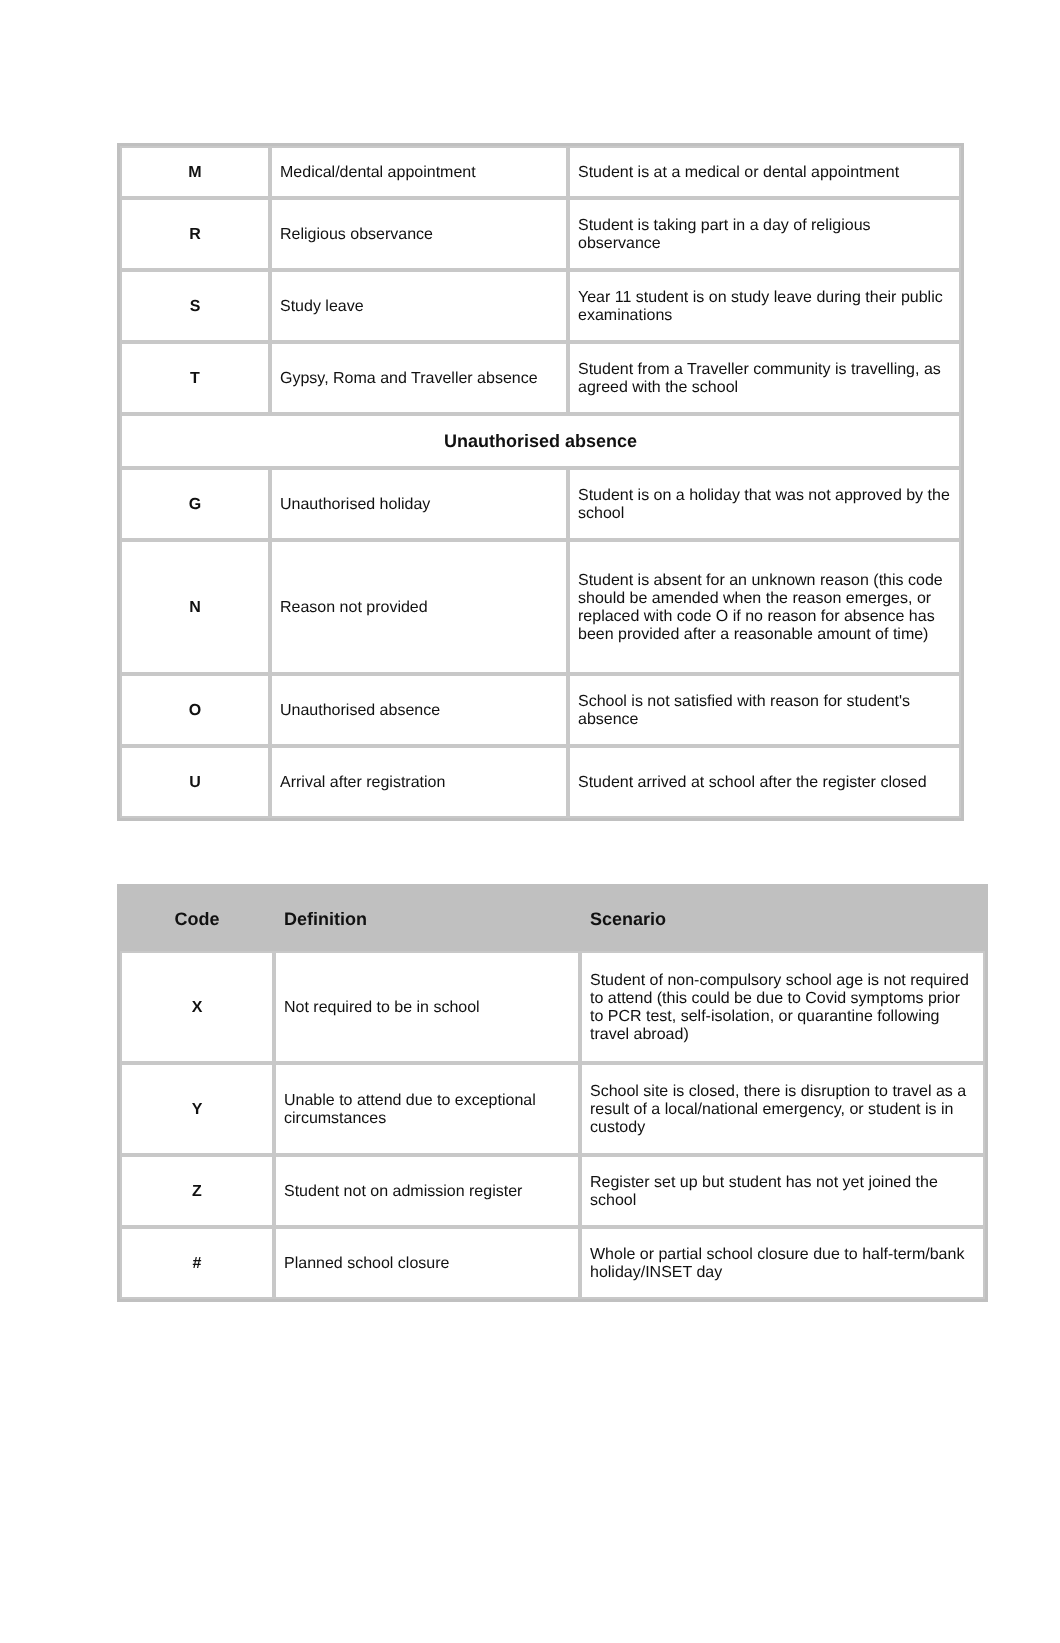| M | Medical/dental appointment | Student is at a medical or dental appointment |
| R | Religious observance | Student is taking part in a day of religious observance |
| S | Study leave | Year 11 student is on study leave during their public examinations |
| T | Gypsy, Roma and Traveller absence | Student from a Traveller community is travelling, as agreed with the school |
| Unauthorised absence | | |
| G | Unauthorised holiday | Student is on a holiday that was not approved by the school |
| N | Reason not provided | Student is absent for an unknown reason (this code should be amended when the reason emerges, or replaced with code O if no reason for absence has been provided after a reasonable amount of time) |
| O | Unauthorised absence | School is not satisfied with reason for student's absence |
| U | Arrival after registration | Student arrived at school after the register closed |
| Code | Definition | Scenario |
| --- | --- | --- |
| X | Not required to be in school | Student of non-compulsory school age is not required to attend (this could be due to Covid symptoms prior to PCR test, self-isolation, or quarantine following travel abroad) |
| Y | Unable to attend due to exceptional circumstances | School site is closed, there is disruption to travel as a result of a local/national emergency, or student is in custody |
| Z | Student not on admission register | Register set up but student has not yet joined the school |
| # | Planned school closure | Whole or partial school closure due to half-term/bank holiday/INSET day |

Assignment —
Give back the full listing verbatim, skipping each picture.

Your solution —
| M | Medical/dental appointment | Student is at a medical or dental appointment |
| R | Religious observance | Student is taking part in a day of religious observance |
| S | Study leave | Year 11 student is on study leave during their public examinations |
| T | Gypsy, Roma and Traveller absence | Student from a Traveller community is travelling, as agreed with the school |
| Unauthorised absence | | |
| G | Unauthorised holiday | Student is on a holiday that was not approved by the school |
| N | Reason not provided | Student is absent for an unknown reason (this code should be amended when the reason emerges, or replaced with code O if no reason for absence has been provided after a reasonable amount of time) |
| O | Unauthorised absence | School is not satisfied with reason for student's absence |
| U | Arrival after registration | Student arrived at school after the register closed |
| Code | Definition | Scenario |
| --- | --- | --- |
| X | Not required to be in school | Student of non-compulsory school age is not required to attend (this could be due to Covid symptoms prior to PCR test, self-isolation, or quarantine following travel abroad) |
| Y | Unable to attend due to exceptional circumstances | School site is closed, there is disruption to travel as a result of a local/national emergency, or student is in custody |
| Z | Student not on admission register | Register set up but student has not yet joined the school |
| # | Planned school closure | Whole or partial school closure due to half-term/bank holiday/INSET day |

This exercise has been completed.